The marchers who set off from Ferguson Saturday have specific demands. They want the chief of the Ferguson Police Department out, they want new laws that address racial profiling, they want all police to wear body cameras, and they want police reform.

Some of these potential reforms have shown promise, such as when the Rialto, Calif., Police Department put body cameras on its cops and saw a dramatic decrease in complaints of police abuse.

But the deeper sense of fear and mistrust surfaced in Ferguson perhaps found greater catharsis this weekend in the photo of young black protester Devonte Hart reaching out to the Portland, Ore., police at a demonstration, and Sgt. Bret Barnum stepping forward to embrace him.
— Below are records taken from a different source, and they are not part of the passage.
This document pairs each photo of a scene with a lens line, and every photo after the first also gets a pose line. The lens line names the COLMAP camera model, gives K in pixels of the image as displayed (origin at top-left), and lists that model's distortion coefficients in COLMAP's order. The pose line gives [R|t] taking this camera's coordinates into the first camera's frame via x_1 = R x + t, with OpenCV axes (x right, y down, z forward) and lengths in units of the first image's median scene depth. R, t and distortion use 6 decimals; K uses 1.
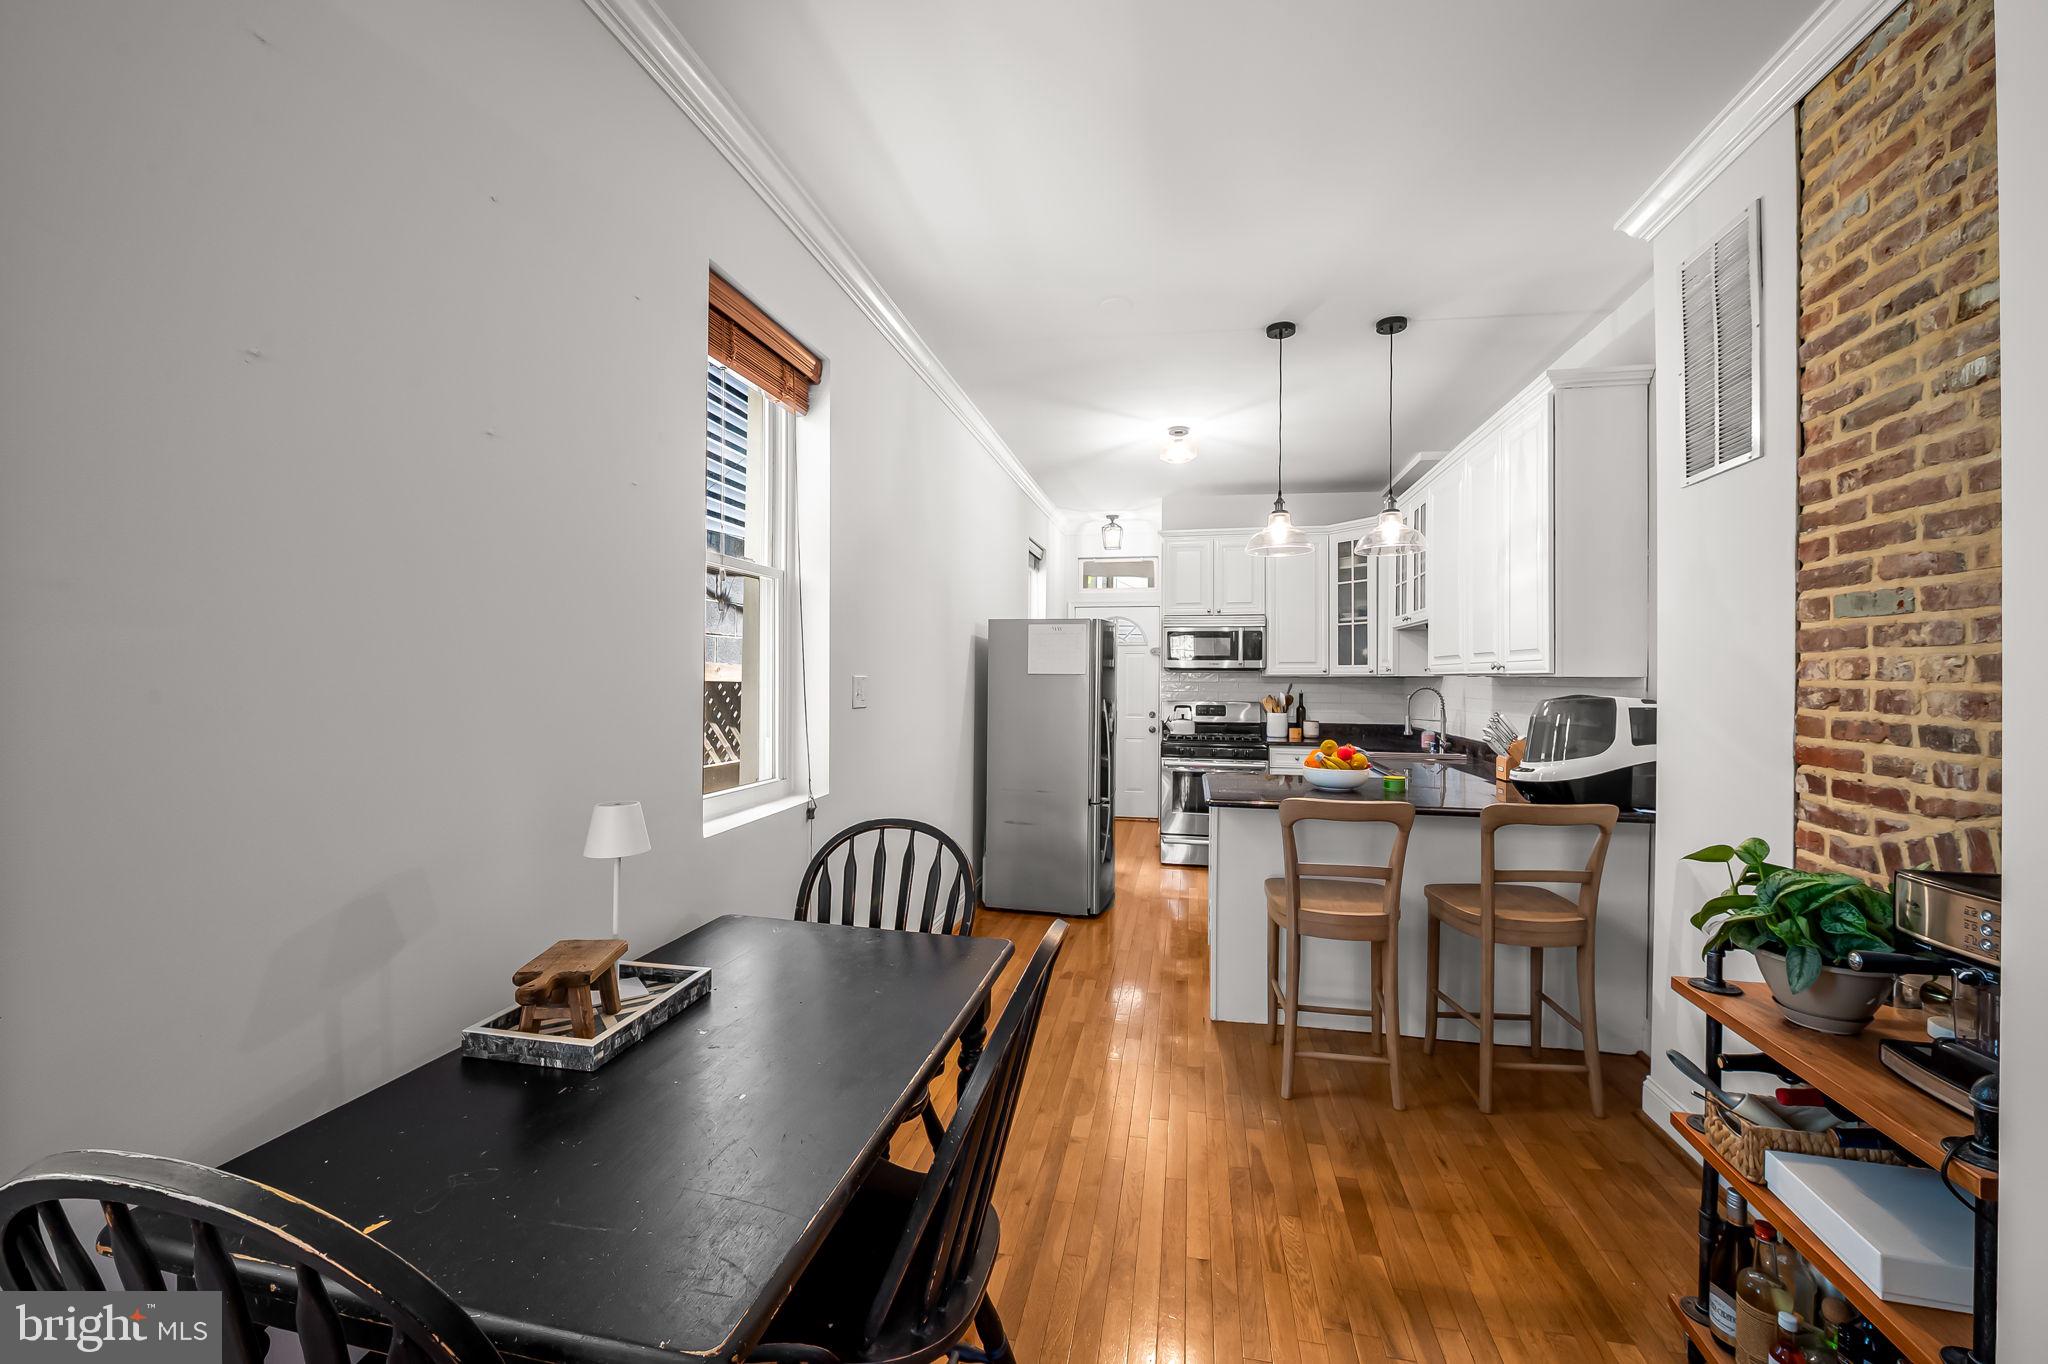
lens RADIAL K [[811.5, 0, 1028.2], [0, 811.5, 681.0], [0, 0, 1]] dist [-0.003059, -0.000716]
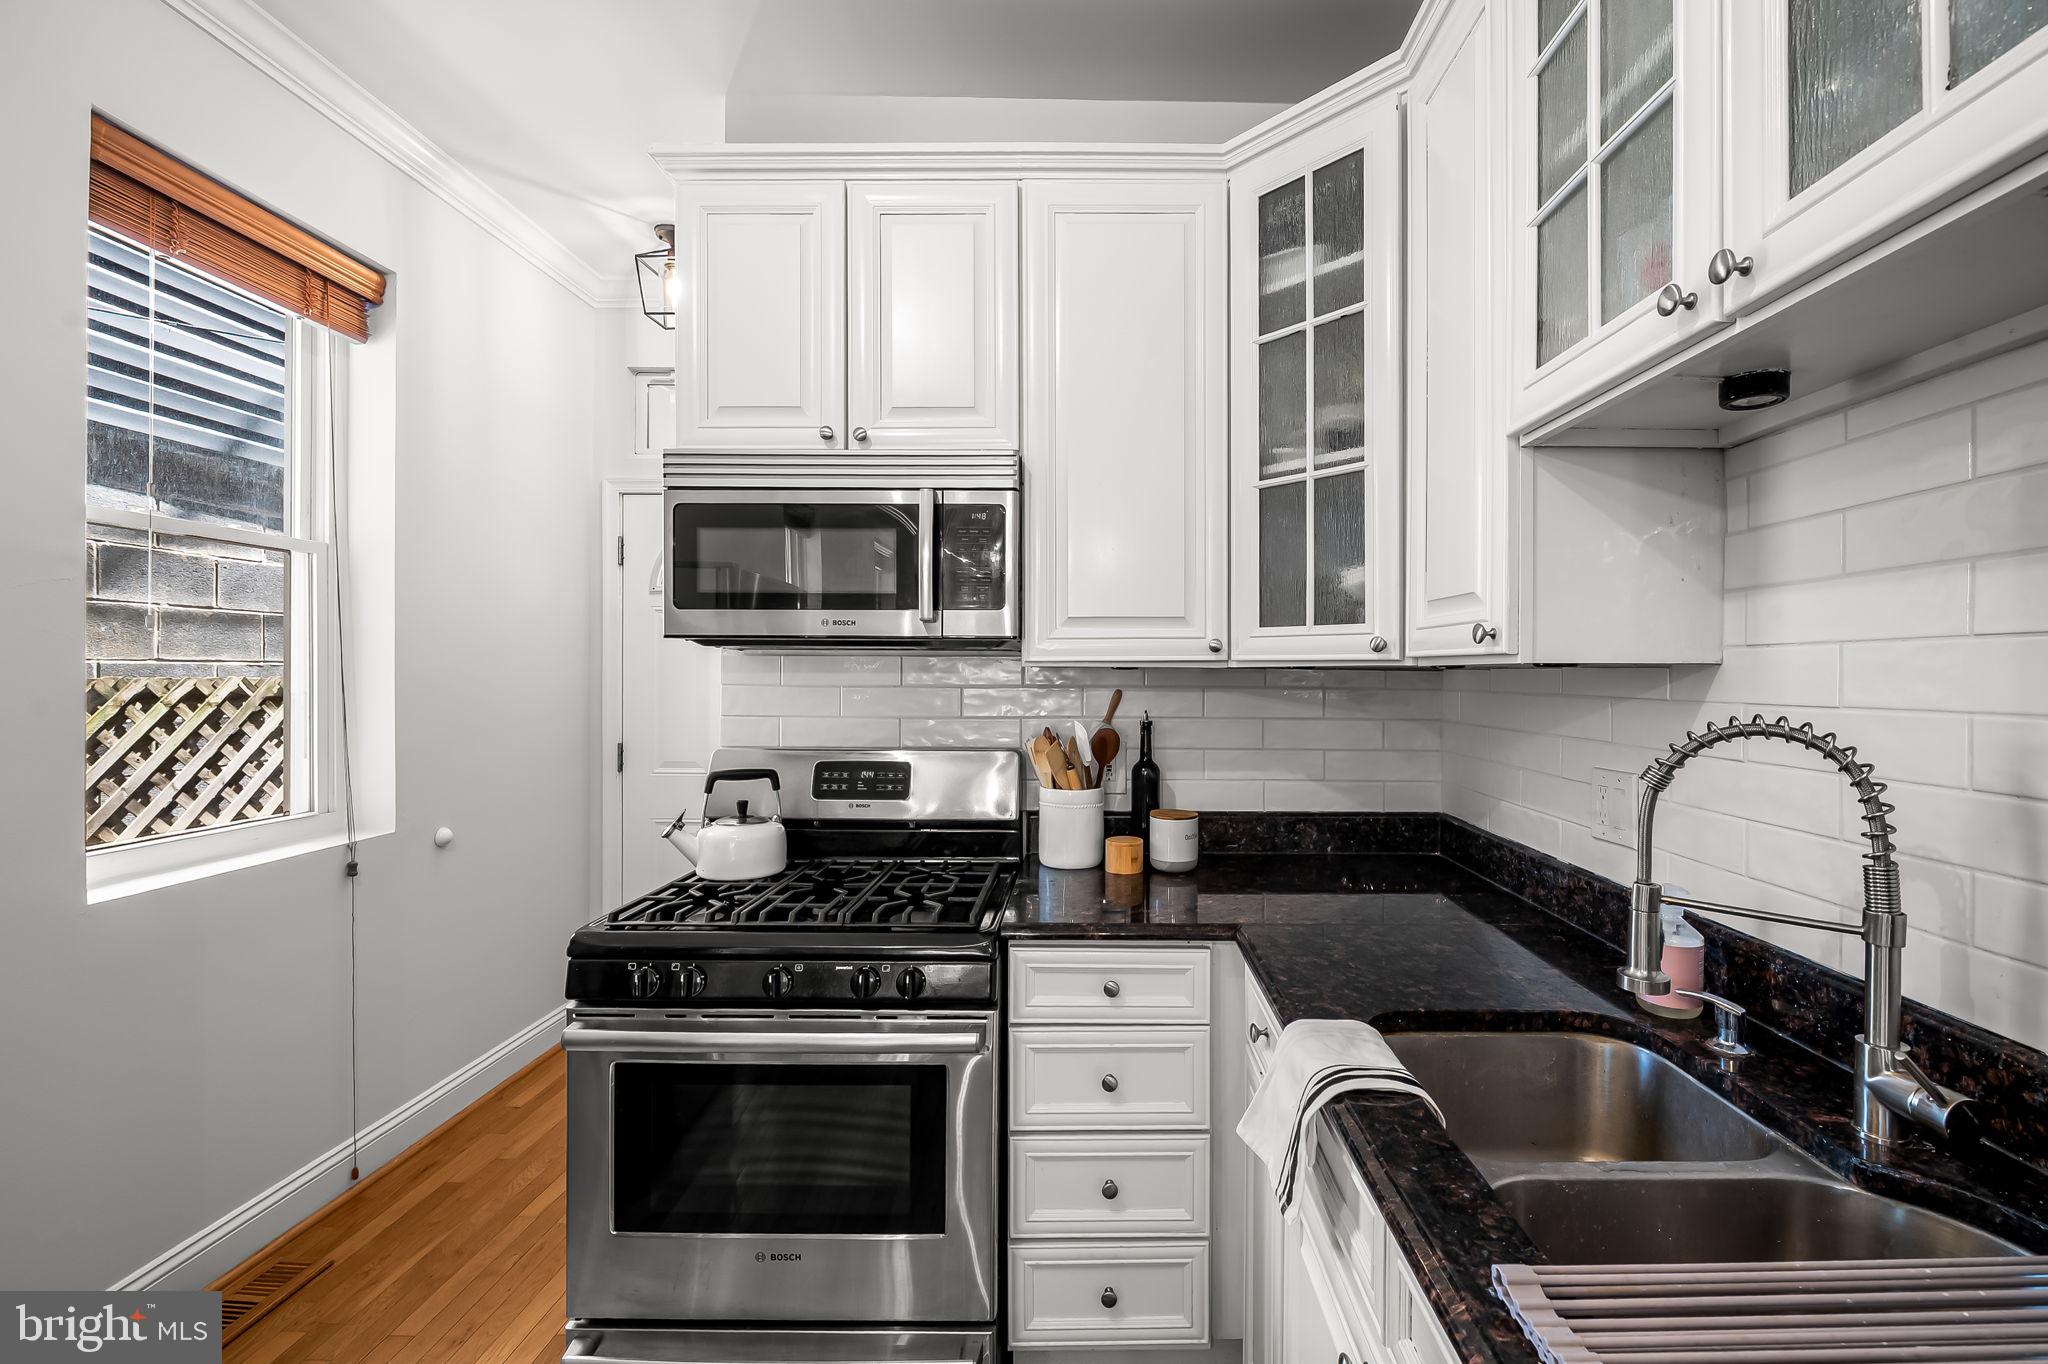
lens RADIAL K [[873.9, 0, 1102.4], [0, 873.9, 676.1], [0, 0, 1]] dist [-0.003992, -0.000463]
pose [[0.979271, -0.001865, 0.202548, 0.272701], [0.001653, 0.999998, 0.001218, -0.003042], [-0.202549, -0.000858, 0.979272, 0.728956]]
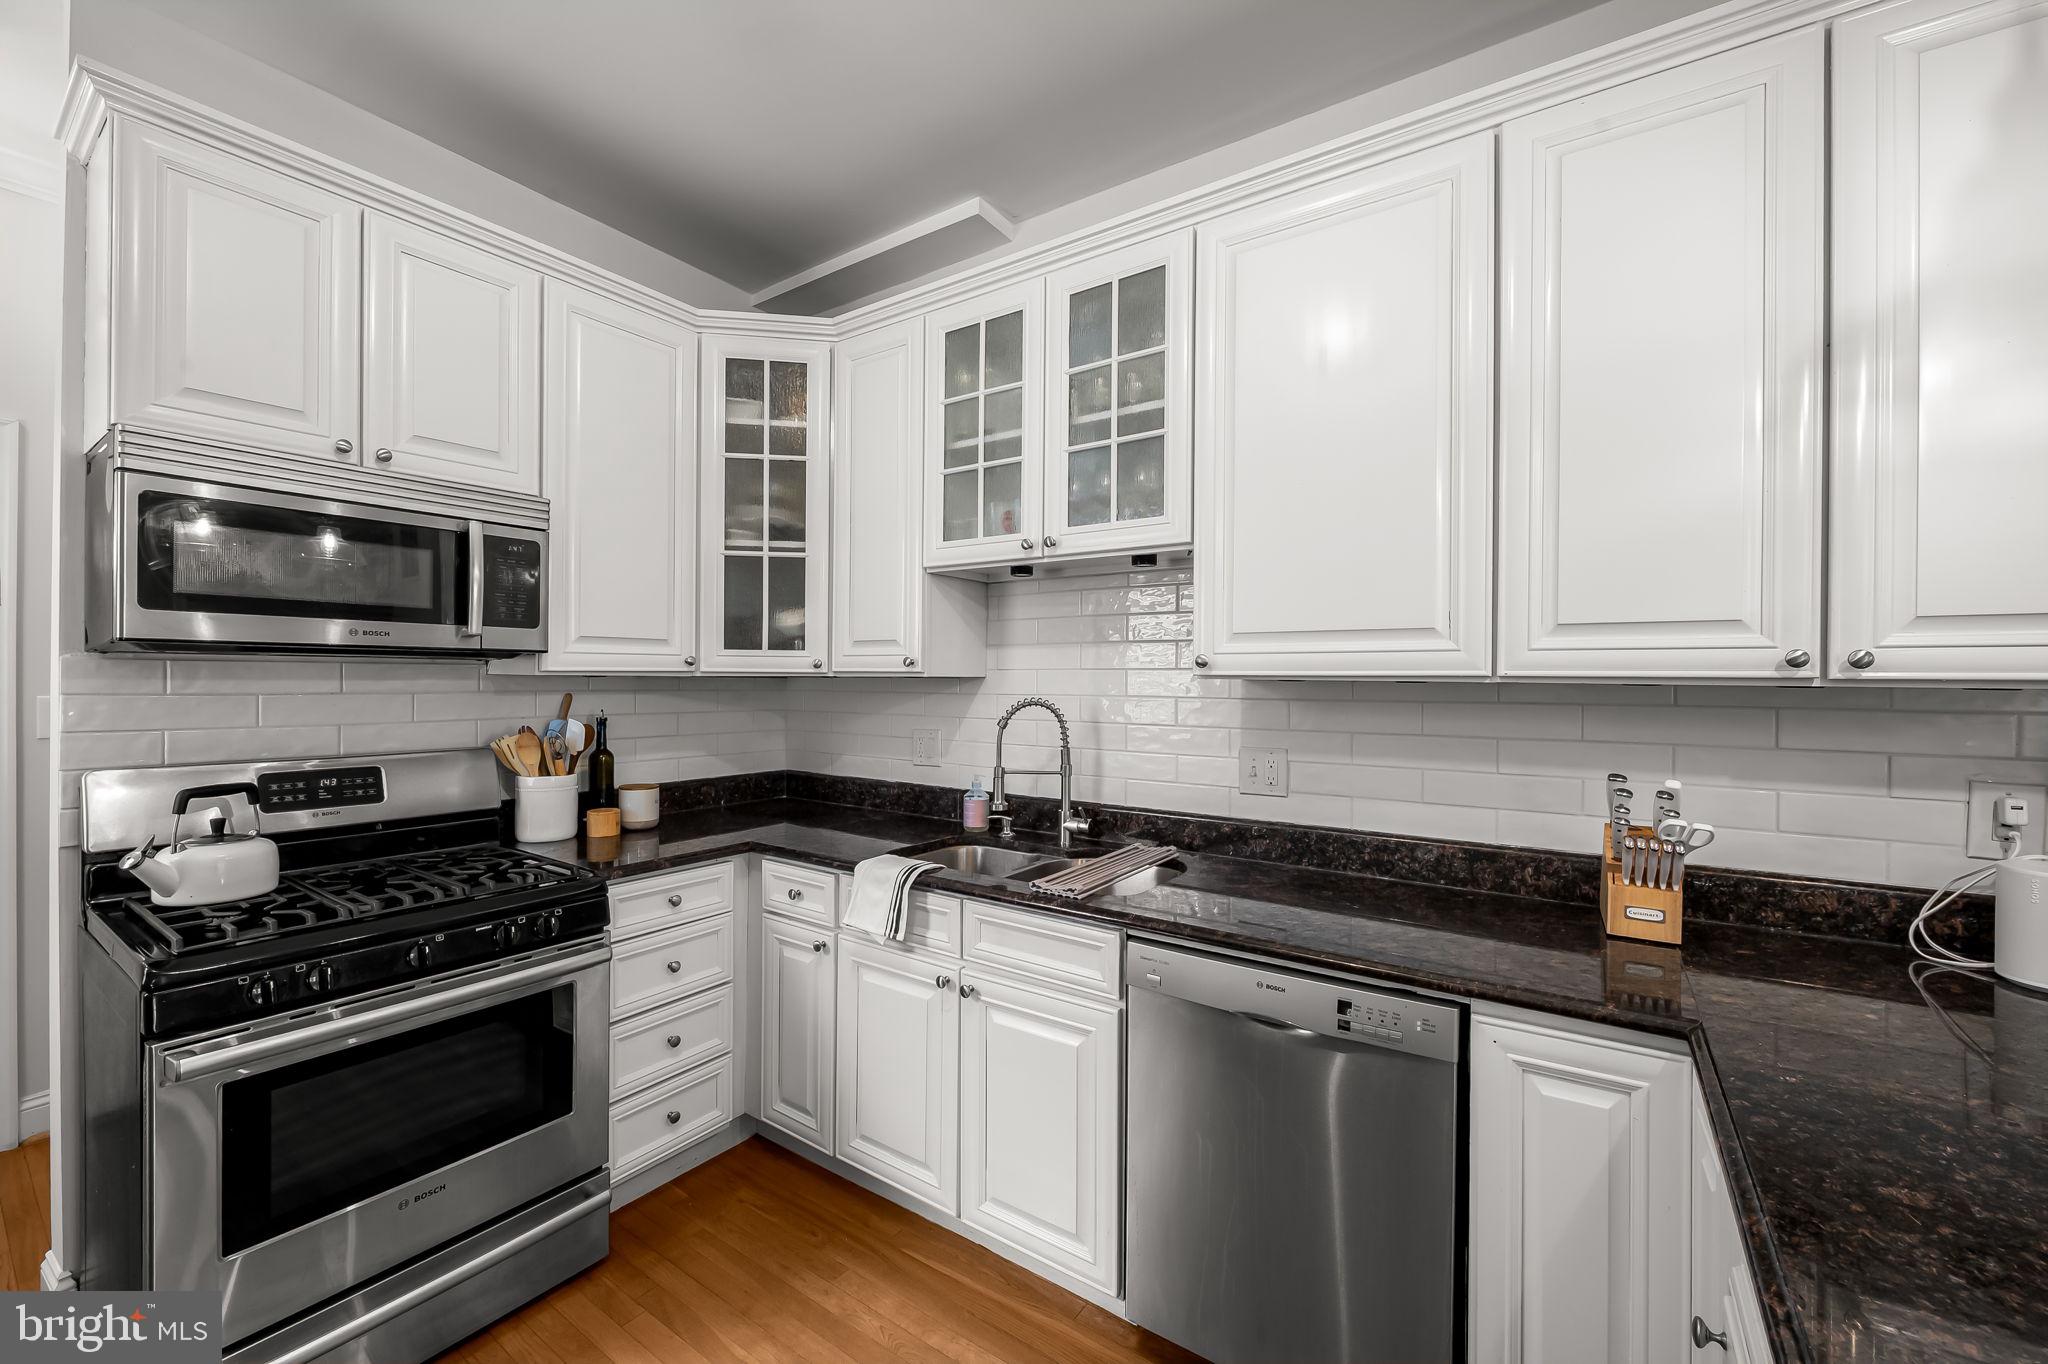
lens RADIAL K [[809.5, 0, 1030.1], [0, 809.5, 679.5], [0, 0, 1]] dist [-0.004473, -0.000940]
pose [[0.396532, -0.003046, 0.918016, 0.060441], [-0.000968, 0.999993, 0.003736, -0.005921], [-0.918020, -0.002370, 0.396526, 0.705858]]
In the scheme of things, it was only a single moment captured as an iconic image. But it spoke eloquently to the outreach and vulnerability needed on both sides for healing and further progress.

"The unrest in Ferguson revealed something," said Michele Norris, a journalist who started The Race Card Project to facilitate discussions on race, in an NPR interview. "It pulled back the cover and showed us something that probably should have been evident to us – was always there, but suddenly we couldn't ignore it."